# Texte
+++++
Le Vickers "Valiant"

Le "Valiant" sera le premier des "V bombers", la flotte de bombardiers capables de transporter l'arme nucléaire. Conçu en tant que simple appareil de transition avant l'arrivée d'appareil plus moderne, il allait se révéler un appareil aux performances rivalisant avec ceux qui devaient le remplacer.

Le Vickers "Valiant"
Si l'Air Ministry avait besoin de bombardiers avancés, il fallait un appareil d'intérim, capable de prendre l'air le plus tôt possible pour ne pas laisser la Grande-Bretagne sans protection. C'est en ce sens que George Edwards, chef du bureau d'étude de Vickers va présenter la chose aux officiels : il s'engage même à faire voler l'appareil moins de 30 mois après la signature d'un contrat avec la RAF ! La mise au point commence donc sur les chapeaux de roues, et va mobiliser tout le bureau d'étude de Vickers de manière très intensive pour mettre au point un premier prototype.

Le prototype du "V660", immatriculé WB210 effectue son premier vol le 18 mai 1951, à partir de la petite piste en herbe de Wisley, usine d'assemblage de Vickers, concepteur de l'appareil. Piloté par Jock brice et Mutt Summers (qui était aussi le premier pilote du "Spitfire"), le prototype va vite révéler de belles qualités de vol. Ne pouvant rester à Wisley, il va partir pour Hurn, près de Bournemouth pour ses essais. Un mois plus tard, l'appareil est baptisé "Valiant" après un sondage auprès des employés de Vickers.

Ecorché du "Valiant"

Le prototype sera perdu peu de temps après, en janvier 1952, suite à un incendie en vol. Tout l'équipage est sauvé sauf le copilote qui va heurter la dérive lors de son éjection. L'enquête montrera que son siège éjectable n'était pas équipé de la bonne cartouche de poudre… Malgré cet accident, l'avion n'est pas mis en cause, et le programme d'essais en vol peut continuer. Le système de carburant sera modifié pour empêcher pareil drame à l'avenir et le deuxième prototype, Type 667 immatriculé WB215, prend l'air le 11 avril 1952

Le "Valiant possède une aile haute et un train d'atterrissage tricycle entourant une large soute à bombe capable d'accueillir la bombe atomique britannique, ou alors des bombes classiques. La particularité du Valiant est sa "colonne vertébrale" : Une unique poutre renforcée qui supporte à la fois la "wing box", la soute à bombe et le fuselage pressurisé. Cette poutre massive était réalisée en alliage de zinc et d'aluminium, un mélange qui se révèlera problématique par la suite. La queue est montée en arrière et en hauteur du fuselage, de manière à être loin des échappements des moteurs. La motorisation de série sera constituée du Rolls Royce "Avon 201" fournissant 4,2 tonnes de poussée. Les 4 moteurs sont implantés à la base des ailes contre  le fuselage. Les entrées d'air rectangulaires du prototype vont rapidement laisser place à des entrées d'air en forme de lunettes pour donner plus d'air au moteurs, surtout lors du décollage.
+++++
# Matériel
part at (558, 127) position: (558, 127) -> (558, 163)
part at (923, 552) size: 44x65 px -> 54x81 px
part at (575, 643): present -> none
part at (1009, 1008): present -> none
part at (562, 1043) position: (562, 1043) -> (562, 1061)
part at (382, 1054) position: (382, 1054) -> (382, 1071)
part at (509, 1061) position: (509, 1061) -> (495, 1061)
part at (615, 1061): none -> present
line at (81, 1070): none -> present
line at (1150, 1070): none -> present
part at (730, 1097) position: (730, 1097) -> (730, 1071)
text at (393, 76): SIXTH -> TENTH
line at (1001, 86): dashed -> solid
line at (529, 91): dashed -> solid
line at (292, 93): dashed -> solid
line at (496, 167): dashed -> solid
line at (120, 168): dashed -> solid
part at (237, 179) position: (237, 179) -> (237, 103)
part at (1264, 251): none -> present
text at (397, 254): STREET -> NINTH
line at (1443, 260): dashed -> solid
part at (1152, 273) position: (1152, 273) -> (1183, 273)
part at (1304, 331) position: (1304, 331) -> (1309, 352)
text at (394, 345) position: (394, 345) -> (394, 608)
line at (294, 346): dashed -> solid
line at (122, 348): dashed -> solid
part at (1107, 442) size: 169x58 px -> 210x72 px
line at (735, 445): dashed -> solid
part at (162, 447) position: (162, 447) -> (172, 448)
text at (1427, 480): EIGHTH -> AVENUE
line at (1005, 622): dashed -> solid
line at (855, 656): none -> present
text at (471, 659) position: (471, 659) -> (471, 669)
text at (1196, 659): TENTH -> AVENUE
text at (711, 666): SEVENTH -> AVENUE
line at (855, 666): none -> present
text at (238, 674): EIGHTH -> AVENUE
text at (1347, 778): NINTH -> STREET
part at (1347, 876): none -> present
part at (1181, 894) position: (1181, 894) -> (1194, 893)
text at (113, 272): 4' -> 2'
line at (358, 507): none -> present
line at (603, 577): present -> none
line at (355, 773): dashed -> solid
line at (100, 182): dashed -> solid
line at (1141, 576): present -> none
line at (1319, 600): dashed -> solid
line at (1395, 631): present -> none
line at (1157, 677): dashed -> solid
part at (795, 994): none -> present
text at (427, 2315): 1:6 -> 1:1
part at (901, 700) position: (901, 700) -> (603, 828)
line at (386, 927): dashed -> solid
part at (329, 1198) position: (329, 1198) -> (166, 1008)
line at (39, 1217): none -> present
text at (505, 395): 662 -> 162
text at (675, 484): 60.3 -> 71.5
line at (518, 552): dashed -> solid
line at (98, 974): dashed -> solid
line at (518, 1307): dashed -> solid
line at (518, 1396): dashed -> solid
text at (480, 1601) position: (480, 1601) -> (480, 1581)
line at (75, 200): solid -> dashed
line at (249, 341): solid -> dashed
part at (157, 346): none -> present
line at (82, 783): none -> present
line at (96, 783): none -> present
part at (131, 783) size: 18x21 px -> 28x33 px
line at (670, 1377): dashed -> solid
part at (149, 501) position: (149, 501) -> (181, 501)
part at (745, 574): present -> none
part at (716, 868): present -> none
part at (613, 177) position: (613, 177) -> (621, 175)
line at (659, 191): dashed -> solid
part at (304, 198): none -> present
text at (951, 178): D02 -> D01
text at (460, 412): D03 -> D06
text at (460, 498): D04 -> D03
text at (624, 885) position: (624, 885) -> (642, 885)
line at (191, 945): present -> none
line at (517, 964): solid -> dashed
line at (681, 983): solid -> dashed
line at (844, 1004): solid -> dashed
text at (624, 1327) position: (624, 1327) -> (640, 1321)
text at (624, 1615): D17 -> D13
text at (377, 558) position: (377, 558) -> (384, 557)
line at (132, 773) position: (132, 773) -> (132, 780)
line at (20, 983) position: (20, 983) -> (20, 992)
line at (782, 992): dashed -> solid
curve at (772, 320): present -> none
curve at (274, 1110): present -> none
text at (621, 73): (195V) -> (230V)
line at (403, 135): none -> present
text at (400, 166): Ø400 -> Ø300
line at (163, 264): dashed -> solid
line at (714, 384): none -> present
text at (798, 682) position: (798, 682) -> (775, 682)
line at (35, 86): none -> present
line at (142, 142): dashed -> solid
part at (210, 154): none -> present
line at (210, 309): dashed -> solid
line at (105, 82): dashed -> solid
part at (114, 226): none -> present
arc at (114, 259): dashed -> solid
+++++
# Consigne
Reprenez le passage du texte sur le Vickers « Valiant » qui part de "Si l'Air Ministry" et va jusqu'à "un premier prototype.", en changeant "appareil d'intérim" en "appareil de transition". Les entrées qui précèdent forment un matériel à part, distinct du texte.

# Corrigé
Si l'Air Ministry avait besoin de bombardiers avancés, il fallait un appareil de transition, capable de prendre l'air le plus tôt possible pour ne pas laisser la Grande-Bretagne sans protection. C'est en ce sens que George Edwards, chef du bureau d'étude de Vickers va présenter la chose aux officiels : il s'engage même à faire voler l'appareil moins de 30 mois après la signature d'un contrat avec la RAF ! La mise au point commence donc sur les chapeaux de roues, et va mobiliser tout le bureau d'étude de Vickers de manière très intensive pour mettre au point un premier prototype.